Hier, in der Randzone, in der ich gemeinsam mit Anderen meinem Tag- und Nachtwerk zwischen Dorf und Wald nachgehe, bin ich nicht nur Mittier in einem Ökosystem. Ich bin gleichzeitig auch ein Ökosystem. Und, ich kann das so sagen und auch denken, ja, vielleicht sogar wissen. Dennoch fühle ich mich meilenweit davon entfernt, es zu verstehen, zu begreifen, was es bedeutet, obwohl ich es ganz selbstverständlich verkörpere. Oder sollte ich sagen, davon verkörpert werde. Meine Sprache scheint mir unzulänglich, um zu beschreiben, was mir geschieht.

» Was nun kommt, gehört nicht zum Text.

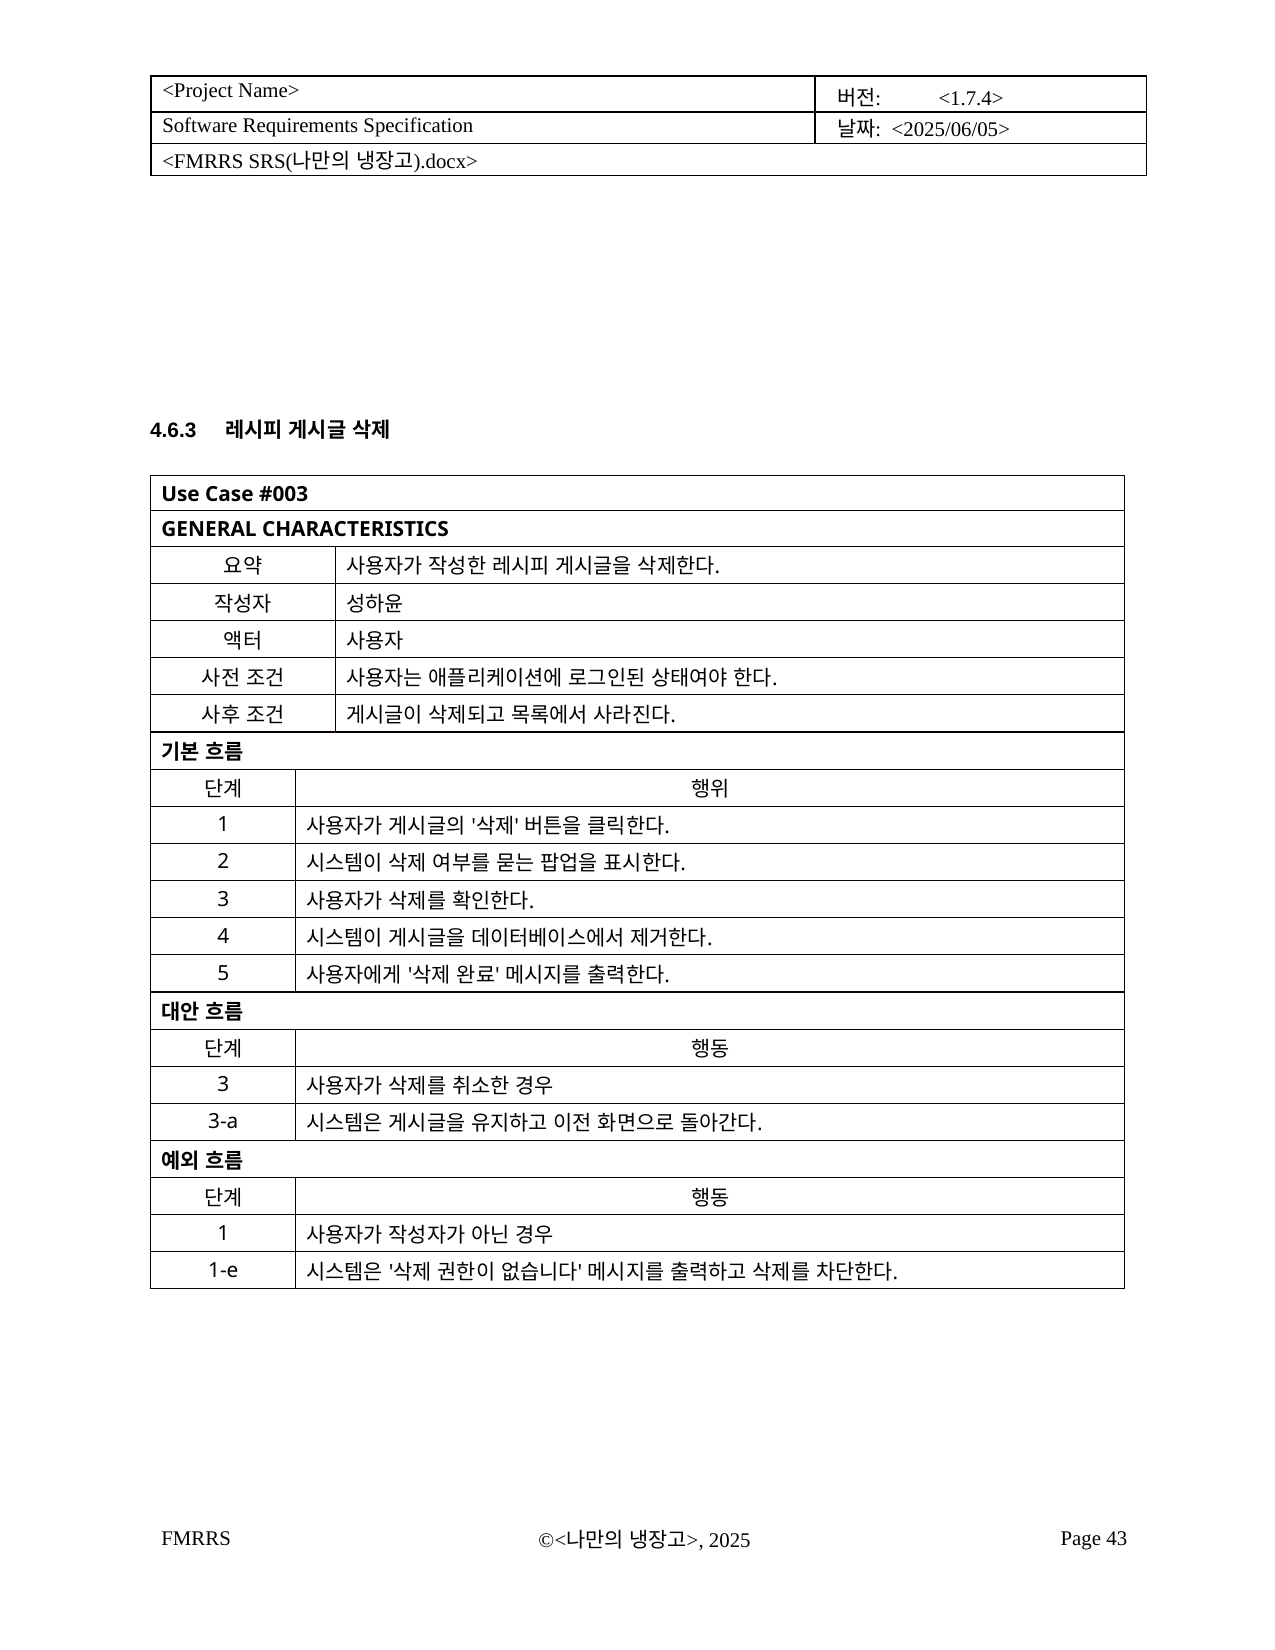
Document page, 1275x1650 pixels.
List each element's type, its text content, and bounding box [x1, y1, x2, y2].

table_cell 행동 [296, 1178, 1124, 1214]
subtitle 4.6.3 레시피 게시글 삭제 [150, 413, 1125, 444]
table_cell 게시글이 삭제되고 목록에서 사라진다. [336, 695, 1124, 731]
table_cell 시스템이 게시글을 데이터베이스에서 제거한다. [296, 918, 1124, 954]
table_cell 1 [151, 807, 295, 843]
table_cell 시스템은 '삭제 권한이 없습니다' 메시지를 출력하고 삭제를 차단한다. [296, 1252, 1124, 1288]
table_cell 사용자는 애플리케이션에 로그인된 상태여야 한다. [336, 658, 1124, 694]
table_cell 단계 [151, 1178, 295, 1214]
table_cell 성하윤 [336, 584, 1124, 620]
table_cell 행위 [296, 770, 1124, 806]
table_cell 시스템이 삭제 여부를 묻는 팝업을 표시한다. [296, 844, 1124, 880]
table_cell 4 [151, 918, 295, 954]
table_cell GENERAL CHARACTERISTICS [151, 511, 1124, 546]
table_cell 2 [151, 844, 295, 880]
table_cell 시스템은 게시글을 유지하고 이전 화면으로 돌아간다. [296, 1104, 1124, 1140]
table_cell 사전 조건 [151, 658, 335, 694]
table_cell 행동 [296, 1030, 1124, 1066]
table_cell 사용자가 게시글의 '삭제' 버튼을 클릭한다. [296, 807, 1124, 843]
table_cell 예외 흐름 [151, 1141, 1124, 1177]
table_cell 단계 [151, 770, 295, 806]
table_cell 사용자에게 '삭제 완료' 메시지를 출력한다. [296, 955, 1124, 991]
table_cell 1 [151, 1215, 295, 1251]
table_cell 사용자 [336, 621, 1124, 657]
table_cell 사후 조건 [151, 695, 335, 731]
table_cell 3 [151, 1067, 295, 1103]
table_cell 기본 흐름 [151, 733, 1124, 768]
table_cell 사용자가 작성한 레시피 게시글을 삭제한다. [336, 547, 1124, 583]
table_cell 1-e [151, 1252, 295, 1288]
table_cell 단계 [151, 1030, 295, 1066]
table_cell 사용자가 작성자가 아닌 경우 [296, 1215, 1124, 1251]
table_cell 5 [151, 955, 295, 991]
table_cell 3 [151, 881, 295, 917]
table_header Use Case #003 [151, 476, 1124, 510]
table_cell 요약 [151, 547, 335, 583]
table_cell 사용자가 삭제를 취소한 경우 [296, 1067, 1124, 1103]
table_cell 액터 [151, 621, 335, 657]
table_cell 작성자 [151, 584, 335, 620]
table_cell 사용자가 삭제를 확인한다. [296, 881, 1124, 917]
table_cell 3-a [151, 1104, 295, 1140]
table_cell 대안 흐름 [151, 993, 1124, 1028]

Insbesondere, weil mich schon wieder neue Andere besucht oder vielleicht eher, heimgesucht respektive besiedelt haben. Wieder sind es alte und enge Weggefährtinnen von Menschen. Keine Katzen. Keine Hunde. Es sind sehr kleine, ungeliebte und vielleicht, ja bestimmt, auch missverstandene Tiere, Meisterinnen im sich anpassen, sich verstecken und unbemerkt bleiben.

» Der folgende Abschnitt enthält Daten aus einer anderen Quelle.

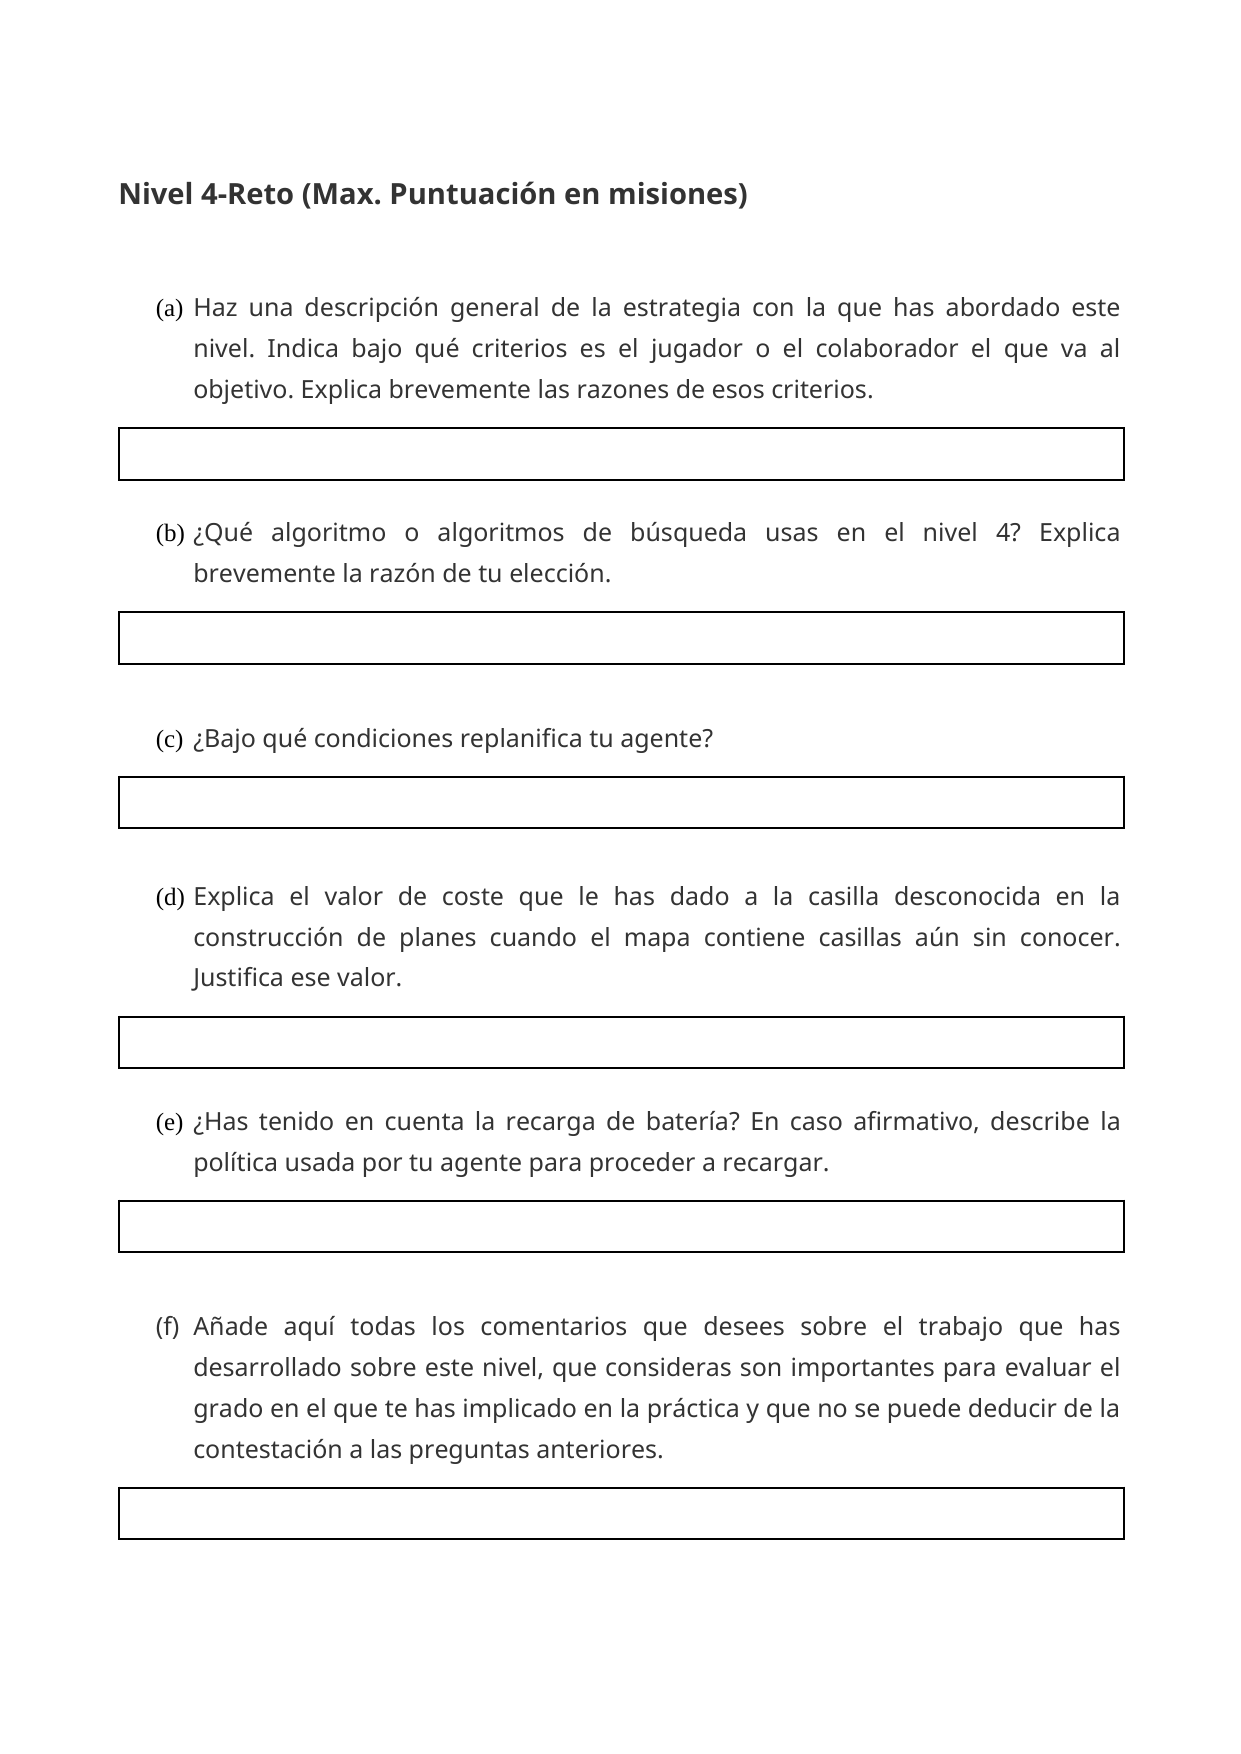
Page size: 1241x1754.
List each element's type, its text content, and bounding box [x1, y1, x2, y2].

table_header [120, 778, 1123, 827]
list ¿Qué algoritmo o algoritmos de búsqueda usas en el nivel 4? Explica brevemente la razón de tu elección. [156, 515, 1122, 590]
list ¿Bajo qué condiciones replanifica tu agente? [156, 720, 1122, 754]
table_header [120, 1202, 1123, 1251]
list ¿Has tenido en cuenta la recarga de batería? En caso afirmativo, describe la política usada por tu agente para proceder a recargar. [156, 1103, 1122, 1178]
table_header [120, 1018, 1123, 1067]
list Explica el valor de coste que le has dado a la casilla desconocida en la construcción de planes cuando el mapa contiene casillas aún sin conocer. Justifica ese valor. [156, 878, 1122, 994]
table_header [120, 1489, 1123, 1538]
list Añade aquí todas los comentarios que desees sobre el trabajo que has desarrollado sobre este nivel, que consideras son importantes para evaluar el grado en el que te has implicado en la práctica y que no se puede deducir de la contestación a las preguntas anteriores. [156, 1309, 1122, 1465]
table_header [120, 613, 1123, 663]
text Nivel 4-Reto (Max. Puntuación en misiones) [118, 173, 1122, 213]
list Haz una descripción general de la estrategia con la que has abordado este nivel. Indica bajo qué criterios es el jugador o el colaborador el que va al objetivo. Explica brevemente las razones de esos criterios. [156, 290, 1122, 406]
table_header [120, 429, 1123, 479]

Welche Botschaft sie überbringen, weiss ich nicht. Aber ich habe viel Zeit, darüber nachzudenken, während ich Strähne für Strähne meine Haare auskämme und versuche, ihnen auf die Schliche zu kommen.
Sabina Fischer ist Forscherin und Prozessbegleiterin. Sie hütet eine Pension für Frauen im Berner Oberland, altes Handwerk und Prozesse der Renaturierung des Weiblichen.